# Rare mbuna in usa?



## Outcastgsx (Nov 15, 2010)

What up guys, I was just wondering what species of Mbuna are the hardest to get a hold of in the usa? I see alot of people on here have yellow lab, demasoni due to there coloring contrast. I my self like some what of the more aggressive type such as chewere's, polits, tropheops and red top type colored zebras luwino ect. Why do people seem to stay away from these types?


----------



## chrish777 (Jul 26, 2012)

Most more then likely stray from them cause there females are dull. Yellow labs and demasoni basidly look the same so that's a bonus. Basicly for fish color sells and are more polpular.


----------



## Outcastgsx (Nov 15, 2010)

Ahh I see, makes sense. I have salousi juvies, males are just starting to change to there blue coloring. They too have nice females, I also would say Mpangas are really nice since the females are purpleish. Growing those out too. I am thinking about getting some u.k hongi's, does anyone have any info on these? They are soooo beautiful if anyone has even seen these in usa.


----------



## Kanorin (Apr 8, 2008)

Never heard of U.K. hongi, but you can find at least two variants of Labidochromis sp. hongi in the states.

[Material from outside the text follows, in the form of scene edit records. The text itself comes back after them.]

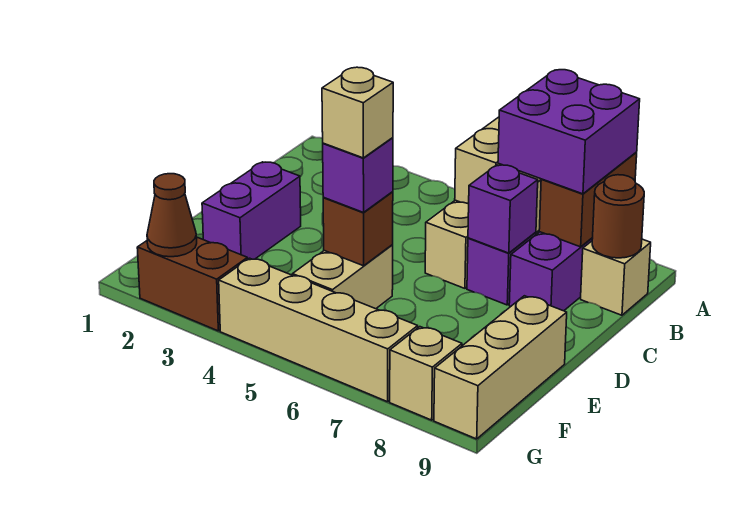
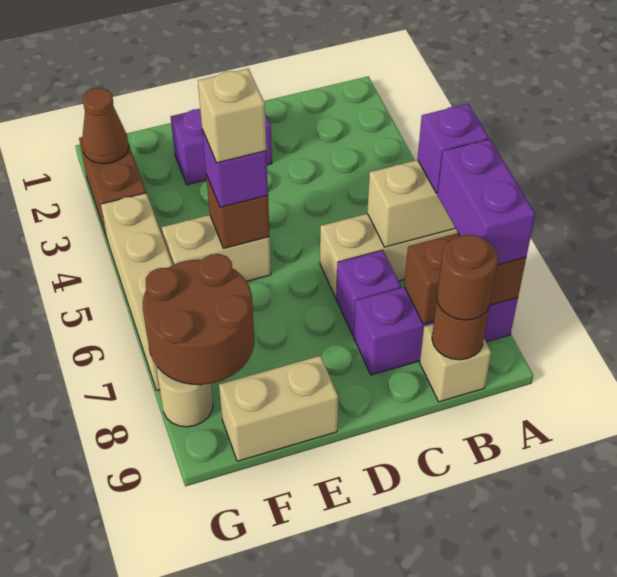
purple 2x2 brick [498,70,640,194] -> purple 1x2 brick [437,139,535,265]
none -> brown 1x1 round brick [437,235,498,320]
purple 1x1 brick [468,165,538,253] -> purple 1x1 brick moved to [418,104,489,193]
tan 1x3 brick [434,296,567,439] -> tan 1x2 brick [219,356,338,461]
none -> brown 2x2 round brick [143,254,254,385]
tan 1x1 brick [390,327,462,420] -> tan 1x1 round brick [157,368,213,427]

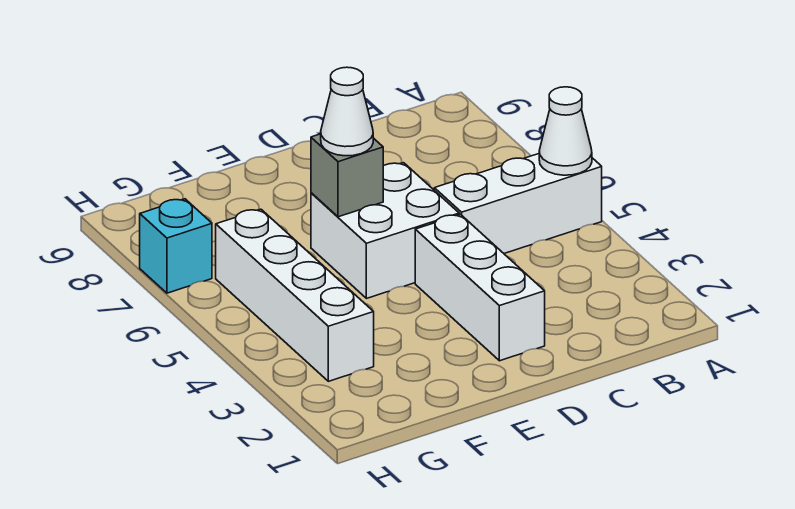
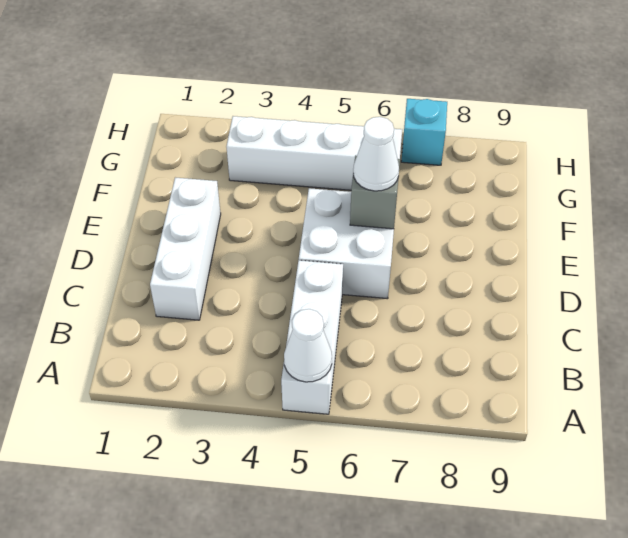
white 1x3 brick [415,214,545,361] -> white 1x3 brick turned to [150,177,221,320]

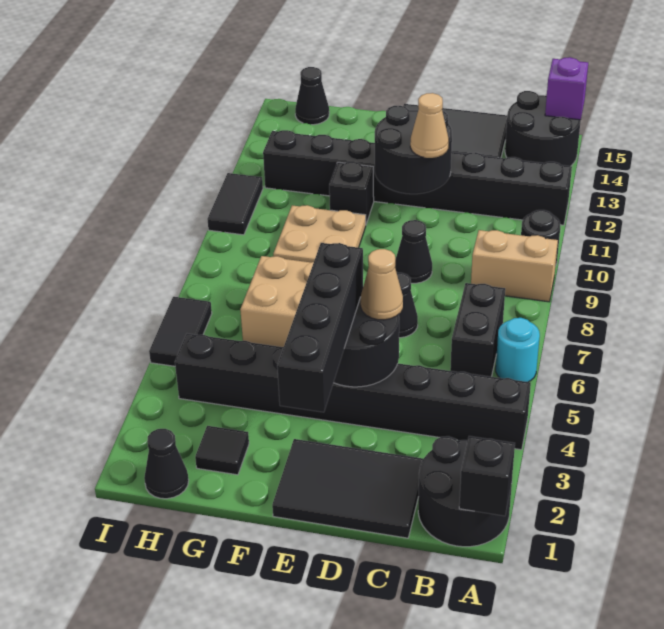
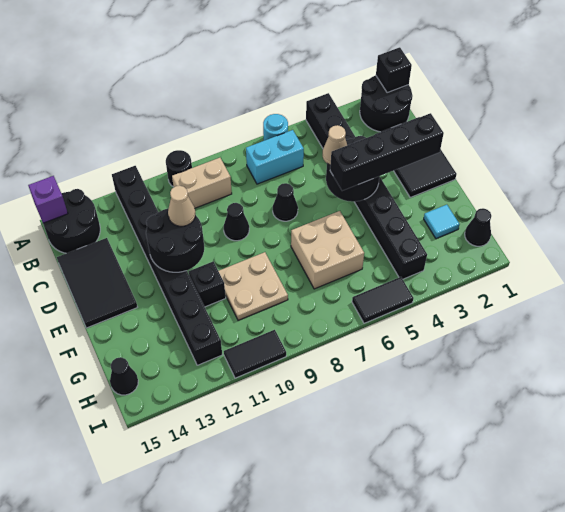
tan 1x2 brick [471,230,558,302] -> tan 1x2 brick turned to [172,158,232,208]
black 1x2 brick [450,283,505,377] -> cyan 1x2 brick [246,130,304,184]
black 1x1 tile [195,426,249,475] -> cyan 1x1 tile [424,205,460,239]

The natural variant and the line-bred"super red top" variant. Maybe the latter is similar to the U.K. hongi you were talking about?


----------



## Outcastgsx (Nov 15, 2010)

Kanorin there is a line-bred hongi in sweeden that is even more colorful than the srt. But only a few people have them in the u.s.a. Love your avatar


----------



## chrish777 (Jul 26, 2012)

Yeah there is a guy about 30 minutes from me that has the sweeden hongi there really nice hut wouldn't pay the price they go for lol


----------



## Outcastgsx (Nov 15, 2010)

Yeah I finaly found them. As far as the price I think its worth it. In my opinion that line is one of the best I have seen in mbuna. On top of that they are rare


----------



## chrish777 (Jul 26, 2012)

Yeah but $100-150 plus shipping I.see them go for on AB for 6 .75-1in fish that he sells them for they just isn't worth it to me. I'll wait for there price to drop lol. But I do agree with you that they really are nice fish.


----------



## 24Tropheus (Jun 21, 2006)

One real nice Mbuna not common here in the UK but becoming so is http://www.malawi-dream.info/Tropheops_ ... a_Reef.htm

Just look at the male and female and I think you will see why.
Not man made iether so no probs with your young looking rubbish in comparison to the fish you breed from em. :wink:

All the best James


----------



## 24Tropheus (Jun 21, 2006)

Yep some of the super red hongi do look good.








But be aware they do not yet breed true and even the best need extra astaxanthin to maintain that colour.

All the best James


----------



## Outcastgsx (Nov 15, 2010)

Wow that tropheops is beautiful. I have the chilumba type as you can see from my avatar. That pic was when he was a juvi plus the females are yellow so both are nice looking. Only draw back is that they are very aggresive towards everything especialy there own kind. I have 1 m and 5 females in a 135g that I grew out as I sold the parents. But the tropheops species are one of my fav to watch, there always darting and moving lol.


----------